KAW MISSION STATE HISTORIC SITE
JULY 24, 2001
TENTH SESQUICENTENNIAL ARTICLE

by Ron Parks

They Worked Well on the Farm

This year the Kaw Mission State Historic Site and area residents celebrate the 150th birthday of the historic Kaw Mission. This is the tenth in a series of articles describing themes, event, and personalities associated with the Kaw Mission 150 year ago.

In July 1851 the corn crop was thriving on the Kaw Mission farm. The rains had been timely and, according to Kaw Mission teacher Thomas Huffaker, the Kaw boys attending the school "worked well on the farm."

The corn was growing on one hundred acres of land the Methodists had fenced and plowed earlier in the spring on the east side of the Neosho River east and northeast of the Kaw Mission.

To mold the young Kaws into educated farmers in fulfillment of the Jeffersonian ideal required that the students be taught how to farm like white people. The Methodists contracted with H. W. Webster to take charge of the farm and provide the Kaw boys with instruction in agriculture. Webster lived with his wife in the Kaw Mission as did Thomas Huffaker.

Horticulture was not alien to the Kaws. For generations Kaw women had raised corn as well as beans, pumpkins, squash, potatoes, and melons. In 1838, a decade before the Kaws came to the Council Grove area, agent Richard Cummins reported that 300 acres were under cultivation and "a few women were beginning to use the plough." Up to this time women wielded hoes to plant the seeds and cultivate the crops.

Several times in 1844 the Kaws planted corn and other vegetables, only to see the seeds washed away in a succession of horrific floods that at their height exceeded the 1951 flood.

The agricultural revolution the Methodists and the government attempted to introduce was both social, technological, and economic. First, Kaw men were expected to do what had been heretofore women's work. Secondly, the plow supplanted the hoe. And finally, it was a novelty that the Kaws were expected sell their corn and vegetables rather than consume their crops or share with other tribes.

William E. Unrau, author of The Kansa Indians, described the "considerable confusion and concern when government authorities learned in 1839 that the Kaws were sharing their very limited corn supply with 'most any tribe' that asked for it." Such gift-giving was a deeply embedded practice in the Kaw culture as it was in other Indian tribes.

The successful corn crop on the Kaw Mission farm in1851 had far-ranging consequences for the practice of agriculture in this region. John Maloy, author of Chronicles of Morris County, analyzed the impact of the successful Kaw Mission crop:

"When the first settlement was made in our county during the years 1848, 1849, and 1850, it was believed that our large American corn could not be produced on account of the severe drouths that prevailed all over this portion of the "Great American Desert."

There was no corn planted until the farm for the benefit of the "Kaw School" was opened, in 1851. This being a good crop season, and there being an unusual rain-fall that year, the yield was abundant. The success that attended this venture induced others to attempt the growing of corn."

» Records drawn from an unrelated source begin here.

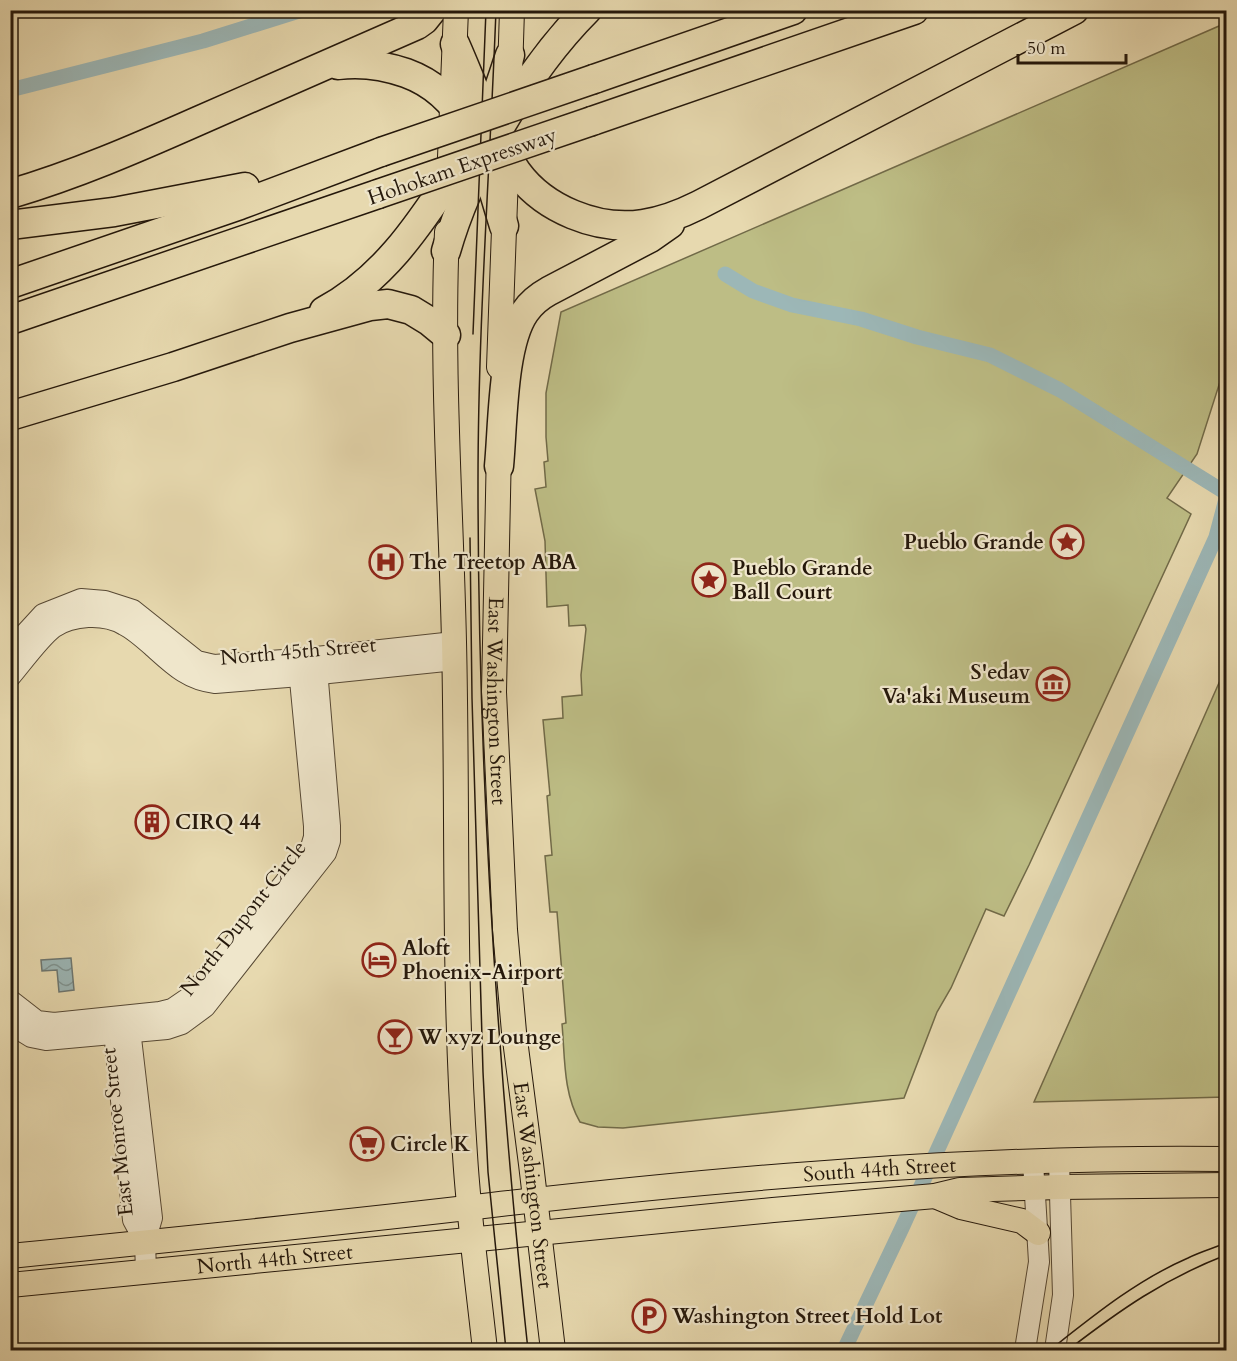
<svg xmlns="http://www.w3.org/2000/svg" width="1237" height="1361" font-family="Cardo,serif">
<defs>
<pattern id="water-waves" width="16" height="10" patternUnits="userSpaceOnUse" patternTransform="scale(1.5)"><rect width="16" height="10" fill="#9cb7b7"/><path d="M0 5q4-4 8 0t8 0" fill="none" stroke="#7f9493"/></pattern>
</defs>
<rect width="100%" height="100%" fill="#e7d9af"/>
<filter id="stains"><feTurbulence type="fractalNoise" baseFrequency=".00333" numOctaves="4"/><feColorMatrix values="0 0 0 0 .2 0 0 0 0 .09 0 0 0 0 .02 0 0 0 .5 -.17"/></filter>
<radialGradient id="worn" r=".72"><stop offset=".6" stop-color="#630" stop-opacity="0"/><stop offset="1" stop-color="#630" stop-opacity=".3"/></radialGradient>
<g fill="#bdbd85" stroke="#716a48" stroke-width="1.5">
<path d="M1226 23V363L1197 454 1167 498 1191 514 1029 865 1004 916 986 909 951 988 937 1012 904 1098 623 1128 598 1127 580 1122C563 1093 565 1057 562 1024L566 1023 557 912H550L545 856 552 855 547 796 550 795 543 720 563 718 562 697 582 695 581 675 586 629 585 625 569 626 568 605 547 607 545 541 535 489 546 487 544 462 548 461 546 437V393L561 312Z"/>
<polygon points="1226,667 1226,1097 1034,1102"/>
</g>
<polygon fill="url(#water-waves)" stroke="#6c7772" stroke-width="1.5" points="71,958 74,990 59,992 57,970 42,971 41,960"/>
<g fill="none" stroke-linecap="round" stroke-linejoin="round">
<g stroke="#9cb7b7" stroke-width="15">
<polyline points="10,90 203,41 302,10"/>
<polyline points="725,274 753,291 792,305 861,319 917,337 990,355 1060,390 1226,493"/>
<polyline points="844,1350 902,1228 1216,537 1226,499"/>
</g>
<g stroke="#564834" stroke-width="22">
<g id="minor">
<polyline points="10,650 43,614 81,599 105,601 133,610 197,661 214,665 298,659 454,642"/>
<path d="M10 677C22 663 40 638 53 628 72 615 104 613 124 625 134 630 144 639 153 647 173 665 188 680 215 683L300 676 455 660"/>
<polyline points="10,1000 37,1021 54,1023 160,1012 172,1009 191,996 295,870 311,847 314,837 314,826 298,659"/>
<polyline points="113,1021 133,1220 145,1242"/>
<polyline points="129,1021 152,1218 145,1242 146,1271"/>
<polyline points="10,1024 31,1037 46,1040 167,1029 182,1024 205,1007 326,853 330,841 330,826 316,657"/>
<polyline points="1025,1350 1039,1262 1033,1162"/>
<polyline points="1055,1350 1063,1295 1059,1161"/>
</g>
</g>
<g stroke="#25180b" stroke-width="26">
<g id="major">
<polyline points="510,73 512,10"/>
<polyline points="449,182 456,10"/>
<path d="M447 232C441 369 451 506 454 642 458 813 453 984 465 1155 469 1220 478 1285 485 1350"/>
<polyline points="499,367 507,147"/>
<path id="s1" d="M499 447 494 692 505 930 514 1032 531 1164 553 1350"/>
<polyline points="935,1196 961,1207 1022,1221 1038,1233"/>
<path id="s2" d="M10 1256C171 1240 332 1224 492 1205 736 1177 981 1156 1226 1159"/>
<path id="s3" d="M10 1285 773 1210 935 1196 960 1190 1060 1187 1226 1185"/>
</g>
</g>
<g stroke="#25180b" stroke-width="31">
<g id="highway">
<path d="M455 44C474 87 490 134 517 172 544 209 597 231 643 224 663 221 681 214 699 205L1074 10"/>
<path d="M338 65C361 62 383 65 406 73 472 97 485 165 504 226"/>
<polyline points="594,79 793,10"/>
<polyline points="592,121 914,10"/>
<path d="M10 194C75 175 137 148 198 121 271 89 344 57 417 25L424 20 432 10"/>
<polyline points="10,225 114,212 245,187"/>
<path d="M446 251C469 170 527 70 587 10"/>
<polyline points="10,284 240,205 381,152"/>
<path d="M324 311C382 280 417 228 452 175 464 155 478 136 488 116 497 96 503 76 510 55"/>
<polyline points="10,320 378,194"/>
<polyline points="10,416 173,367 290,328 370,306 388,304 411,310 429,321 446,335"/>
<path d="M499 466C503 425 502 345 525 312 531 303 540 296 549 291L650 238 670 224"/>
</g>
</g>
<use href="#minor" stroke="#efe6cb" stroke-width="20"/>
<use href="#major" stroke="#e7d9af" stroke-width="24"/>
<use href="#highway" stroke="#e7d9af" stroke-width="28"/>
<g stroke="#25180b" stroke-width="1.5">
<path d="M496 10C490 168 478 325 478 482 478 773 497 1062 528 1350"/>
<polyline points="473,334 486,10"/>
<polyline points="470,538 472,698 483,1072 488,1172 506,1350"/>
<path d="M1050 1350C1093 1316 1137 1280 1188 1258 1200 1252 1214 1248 1226 1243"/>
<path d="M1068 1350C1120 1310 1164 1279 1226 1255"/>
</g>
<g stroke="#25180b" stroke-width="31" stroke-linecap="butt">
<g id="highway-bridge">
<polyline points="381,152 594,79"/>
<polyline points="378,194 592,121"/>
</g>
</g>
<use href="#highway-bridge" stroke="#e7d9af" stroke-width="28"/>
</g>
<defs>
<g id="sight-ring" transform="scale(1.725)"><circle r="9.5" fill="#efe6cb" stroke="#8f2418" stroke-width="1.5"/><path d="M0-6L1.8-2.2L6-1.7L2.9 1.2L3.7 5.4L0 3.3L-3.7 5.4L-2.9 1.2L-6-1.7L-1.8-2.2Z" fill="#8f2418"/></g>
<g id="hospital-ring" transform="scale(1.725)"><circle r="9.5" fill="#efe6cb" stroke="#8f2418" stroke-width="1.5"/><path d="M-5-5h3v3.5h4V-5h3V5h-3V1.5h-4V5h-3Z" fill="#8f2418"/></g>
<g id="museum-ring" transform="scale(1.725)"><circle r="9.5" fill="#efe6cb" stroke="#8f2418" stroke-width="1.5"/><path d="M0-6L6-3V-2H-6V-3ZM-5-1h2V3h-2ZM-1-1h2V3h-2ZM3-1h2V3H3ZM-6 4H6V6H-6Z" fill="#8f2418"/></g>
<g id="building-ring" transform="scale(1.725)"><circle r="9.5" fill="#efe6cb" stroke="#8f2418" stroke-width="1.5"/><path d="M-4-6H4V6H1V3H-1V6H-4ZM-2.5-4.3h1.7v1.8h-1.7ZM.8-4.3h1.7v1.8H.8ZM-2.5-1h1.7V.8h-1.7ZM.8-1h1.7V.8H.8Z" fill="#8f2418"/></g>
<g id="hotel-ring" transform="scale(1.725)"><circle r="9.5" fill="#efe6cb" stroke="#8f2418" stroke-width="1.5"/><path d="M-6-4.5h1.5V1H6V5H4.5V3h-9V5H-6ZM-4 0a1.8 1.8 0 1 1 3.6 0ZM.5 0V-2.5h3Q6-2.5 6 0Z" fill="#8f2418"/></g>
<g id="bar-ring" transform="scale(1.725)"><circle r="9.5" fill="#efe6cb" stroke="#8f2418" stroke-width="1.5"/><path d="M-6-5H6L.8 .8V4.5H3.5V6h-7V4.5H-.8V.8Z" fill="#8f2418"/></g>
<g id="supermarket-ring" transform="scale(1.725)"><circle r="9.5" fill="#efe6cb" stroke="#8f2418" stroke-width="1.5"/><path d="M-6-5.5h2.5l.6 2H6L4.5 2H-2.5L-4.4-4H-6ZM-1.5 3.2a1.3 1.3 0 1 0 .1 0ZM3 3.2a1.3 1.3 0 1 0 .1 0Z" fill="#8f2418"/></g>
<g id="parking-ring" transform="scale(1.725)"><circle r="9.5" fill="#efe6cb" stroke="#8f2418" stroke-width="1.5"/><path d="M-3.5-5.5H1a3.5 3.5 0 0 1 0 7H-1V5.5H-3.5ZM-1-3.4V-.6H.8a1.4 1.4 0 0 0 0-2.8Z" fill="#8f2418"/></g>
</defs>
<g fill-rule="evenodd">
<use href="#sight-ring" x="1067" y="542"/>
<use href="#hospital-ring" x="386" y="562"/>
<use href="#sight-ring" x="709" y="580"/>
<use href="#museum-ring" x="1053" y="684"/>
<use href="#building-ring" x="152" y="822"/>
<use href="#hotel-ring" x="379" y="960"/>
<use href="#bar-ring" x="395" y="1037"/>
<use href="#supermarket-ring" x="367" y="1144"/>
<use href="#parking-ring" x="649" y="1316"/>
</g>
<g text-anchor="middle" stroke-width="4.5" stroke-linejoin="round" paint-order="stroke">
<g font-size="21" fill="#25180b" stroke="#efe6cb">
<text transform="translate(462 166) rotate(-19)" y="7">Hohokam Expressway</text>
<text transform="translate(298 651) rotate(-5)" y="7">North 45th Street</text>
<text dy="7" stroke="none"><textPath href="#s1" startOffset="254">East Washington Street</textPath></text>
<text transform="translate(243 918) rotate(-52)" y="7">North Dupont Circle</text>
<text transform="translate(117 1132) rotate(-96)" y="7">East Monroe Street</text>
<text dy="7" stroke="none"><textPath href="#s2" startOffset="874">South 44th Street</textPath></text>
<text dy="7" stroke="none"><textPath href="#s1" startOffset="740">East Washington Street</textPath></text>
<text dy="7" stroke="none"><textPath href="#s3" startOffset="266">North 44th Street</textPath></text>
</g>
<g font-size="21" font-weight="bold" fill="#25180b" stroke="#efe6cb" text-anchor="start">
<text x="1044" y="549" text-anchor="end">Pueblo Grande</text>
<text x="409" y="569">The Treetop ABA</text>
<text x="732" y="575">Pueblo Grande<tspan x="732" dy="24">Ball Court</tspan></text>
<text x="1030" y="679" text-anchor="end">S'edav<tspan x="1030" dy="24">Va'aki Museum</tspan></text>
<text x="175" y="829">CIRQ 44</text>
<text x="402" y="955">Aloft<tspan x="402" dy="24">Phoenix-Airport</tspan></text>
<text x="418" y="1044">W xyz Lounge</text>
<text x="390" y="1151">Circle K</text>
<text x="672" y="1323">Washington Street Hold Lot</text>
</g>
</g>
<rect width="1237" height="1361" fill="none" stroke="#e7d9af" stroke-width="36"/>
<rect x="12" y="12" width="1213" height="1337" fill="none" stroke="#25180b" stroke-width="3"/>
<rect x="18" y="18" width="1201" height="1325" fill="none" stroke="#25180b" stroke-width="1.5"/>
<path d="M1018 54v9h108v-9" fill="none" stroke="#25180b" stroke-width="3"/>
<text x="1027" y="54" font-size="18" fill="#25180b" stroke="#efe6cb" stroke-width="4.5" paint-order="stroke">50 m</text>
<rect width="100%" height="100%" filter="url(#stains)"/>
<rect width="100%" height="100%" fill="url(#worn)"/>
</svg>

That the Neosho Valley land could produce an abundant crop was clearly demonstrated in 1851; however, how much was actually harvested is not so clear. In his quarterly report of January 1852, Thomas Johnson, superintendent of both the Shawnee Mission and the Kaw Mission, paints a rather bleak picture of Kaw ineptitude and lack of self-restraint:

"They [the Kaws] stole nearly all our potatoes when they were only about half-grown, and most of the garden vegetables. They then commenced stealing the green corn & I cannot tell how much of the crop they took though it was considerable."

Johnson's description underscores the difficulty of looking through the lense of one's own culture at the motives and actions of those from a radically different culture. The question vexing the whites was how on one hand could the Kaws be generous to a fault in giving away their corn and on the other hand be such incorrigible thieves?

The answers are speculative. For one, while living on the Neosho Valley Reservation the Kaw people were often stalked by hunger. Additionally, whereas the precepts of property boundaries and individual ownership have long been lofty and inviolable principles in the Anglo-American mind, these ideals were mostly alien to the Indians.

That the Kaws bitterly resented the whites is indisputable. While the whites were outraged by the Kaws' acts of petty thievery, they seemed incognizant of their own acts of massive thievery in illegally squatting on Kaw lands. Though opaque to the whites' view of themselves, this hypocrisy was crystal clear to the Kaws.

Three years after the Kaw Mission school closed its doors to the Indians, the Kaws' criticism of the whites expanded to include Thomas Huffaker and the management of the Kaw Mission farm.

Speaking with the Indian Commissioner James W. Denver in late July, 1857, Kaw chiefs Hard Hart, White Hair, and The Wolf said Huffaker was a "bad missionary" and a teacher "who didn't teach anything." The three Kaw leaders charged Huffaker with forcing fifty young Kansa "scholars" to work for him in two fields "the size of Washington" where corn and other crops were raised for sale to the white settlers.